Cook/waitress Marge Moore chats up several Landrum’s customers in Virginia City.

Photo By Dennis Myers

Landrum’s on the Comstock
Renoites visiting Virginia City these days would find a that a one-time landmark of their own hometown has materialized on the Comstock—the Landrum’s Diner.

Named for Lowell Landrum, a Reno, Lake Tahoe and Las Vegas restaurateur and casino investor of the 1940s and early ’50s, the first Landrum’s diner was at 1300 S. Virginia St. in Reno and thrived there for decades. After Landrum’s death on Sept. 21, 1953, his widow, Eunice, sold the tiny seven-seat café to Olive Calvert, who ran it for 30 years during which it became beloved of college students pulling all-nighters. The diner claimed to have originated the chili-cheese omelet.

In the 1980s, the diner unfortunately was “discovered” by folklorists, and it began going in for heavy self-promotion. The facility was declared a historic place, and artists like Roy Powers started doing paintings of it. It began selling Landrum’s T-shirts and publicizing the gruffness of its employees (which increased with the publicity), and it expanded to two new sites. Soon all three locations were troubled. Old No. 1 is now a title company and a second Reno location closed. The Sparks site, now owned by Dave Barker, is still open. The rights to the name are owned by Nick Pereo, according to Barker.
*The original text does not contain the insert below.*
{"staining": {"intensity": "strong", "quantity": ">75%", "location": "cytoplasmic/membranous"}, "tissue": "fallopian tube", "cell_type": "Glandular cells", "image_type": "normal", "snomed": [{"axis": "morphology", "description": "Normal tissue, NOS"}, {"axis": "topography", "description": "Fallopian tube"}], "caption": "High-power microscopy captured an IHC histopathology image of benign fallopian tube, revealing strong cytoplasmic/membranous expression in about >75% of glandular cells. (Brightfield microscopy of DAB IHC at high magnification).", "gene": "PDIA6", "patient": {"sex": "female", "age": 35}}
The new Landrum’s in Virginia City is inside the Mark Twain Casino and is scarcely larger than the original. Marge Moore, who says she worked at No. 1, is the majordomo, but the diner is owned by John Schafer. The Nataqua News quotes Schafer saying he discovered Landrum’s at 2 a.m. one night as a college student and wanted to recreate the cafe’s “sense of cameraderie.”